> **Information supplied**:

----

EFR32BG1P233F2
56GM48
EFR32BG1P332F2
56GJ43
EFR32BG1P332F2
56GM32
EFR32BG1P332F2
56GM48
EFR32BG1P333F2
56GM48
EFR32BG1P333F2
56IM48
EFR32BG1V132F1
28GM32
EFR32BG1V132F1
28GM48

----

> **Task details**: Set all of the entries down again, exactly as they were given.

> **Worked solution**:
EFR32BG1P233F2
56GM48
EFR32BG1P332F2
56GJ43
EFR32BG1P332F2
56GM32
EFR32BG1P332F2
56GM48
EFR32BG1P333F2
56GM48
EFR32BG1P333F2
56IM48
EFR32BG1V132F1
28GM32
EFR32BG1V132F1
28GM48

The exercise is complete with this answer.